Critical evaluation of heat transfer coefficients applicable to solar chimney power plant collectors

A solar chimney power plant consists of a translucent collector which heats the air near the ground and guides it into the base of a chimney at its centre. The buoyant air rises in the chimney, and electricity is generated through one or more turbines in or near the base of the chimney. Two comprehensive studies are relevant, namely those of Pretorius and Kroger [6] and Bernardes et al. [2]. Pretorius introduced refinements, like wind over the collector roof and chimney top, and controlled plant output according to specific demand patterns. The analysis of Bernardes, on the other hand, presents good agreement with data measured at a small scale plant near Manzanares in Spain in the 1980s. To calculate the heat transfer and pressure drop of the air stream in the collector, Bernardes models it as developing flow between two circular, parallel, flat plates. Pretorius. assumes that the collector roof height varies inversely with distance from the chimney centre, according to a power law, such that the velocity through the collector typically remains essentially constant. He shows that the flow between the ground surface and the collector roof then quickly becomes fully developed.

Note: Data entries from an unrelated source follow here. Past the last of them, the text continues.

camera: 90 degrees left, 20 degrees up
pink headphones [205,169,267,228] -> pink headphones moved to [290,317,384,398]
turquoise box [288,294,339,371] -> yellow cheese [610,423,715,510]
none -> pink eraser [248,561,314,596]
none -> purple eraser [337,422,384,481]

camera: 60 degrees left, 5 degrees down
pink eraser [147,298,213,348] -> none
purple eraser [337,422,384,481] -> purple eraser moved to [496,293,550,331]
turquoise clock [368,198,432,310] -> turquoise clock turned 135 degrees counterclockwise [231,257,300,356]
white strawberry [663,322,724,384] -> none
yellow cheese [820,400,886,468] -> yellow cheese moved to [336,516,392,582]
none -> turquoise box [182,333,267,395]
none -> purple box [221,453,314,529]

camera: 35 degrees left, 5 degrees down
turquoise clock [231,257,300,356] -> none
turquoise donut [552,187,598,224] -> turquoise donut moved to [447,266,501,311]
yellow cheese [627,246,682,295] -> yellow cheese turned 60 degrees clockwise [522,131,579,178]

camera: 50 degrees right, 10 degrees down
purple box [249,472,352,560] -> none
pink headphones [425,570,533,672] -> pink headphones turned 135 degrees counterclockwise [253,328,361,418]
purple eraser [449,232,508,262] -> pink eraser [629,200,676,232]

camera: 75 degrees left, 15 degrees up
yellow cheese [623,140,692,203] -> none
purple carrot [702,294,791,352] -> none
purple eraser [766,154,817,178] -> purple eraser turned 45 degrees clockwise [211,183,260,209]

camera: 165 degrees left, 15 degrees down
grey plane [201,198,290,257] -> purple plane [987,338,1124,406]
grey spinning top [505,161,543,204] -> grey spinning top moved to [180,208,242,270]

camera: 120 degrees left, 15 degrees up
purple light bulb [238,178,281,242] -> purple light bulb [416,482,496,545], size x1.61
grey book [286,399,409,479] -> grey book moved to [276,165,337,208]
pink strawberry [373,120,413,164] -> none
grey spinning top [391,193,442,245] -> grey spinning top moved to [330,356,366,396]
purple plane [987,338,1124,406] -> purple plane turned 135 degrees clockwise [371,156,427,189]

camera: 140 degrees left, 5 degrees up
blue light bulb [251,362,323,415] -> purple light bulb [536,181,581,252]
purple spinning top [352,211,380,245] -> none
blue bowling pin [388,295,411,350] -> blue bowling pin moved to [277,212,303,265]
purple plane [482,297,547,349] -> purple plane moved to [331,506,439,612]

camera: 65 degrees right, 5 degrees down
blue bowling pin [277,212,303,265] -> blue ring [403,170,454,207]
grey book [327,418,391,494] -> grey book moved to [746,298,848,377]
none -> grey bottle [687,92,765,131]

The paper compares the methods used to calculate the heat fluxes in the collector, and their effects on solar chimney performance. The heat transfer equations for forced and natural convection of both models are compared and evaluated based on corresponding parameters. Reasons for the discrepancies between the predictions of the two models are given. The Pretorius correlations were introduced in the Bernardes code to run comparative simulations. In general the Pretorius model produces higher heat transfer coefficients and higher heat fluxes for both the roof and for the ground surfaces. The two approaches lead to very similar air temperature rises in the collector and thus, similar produced power.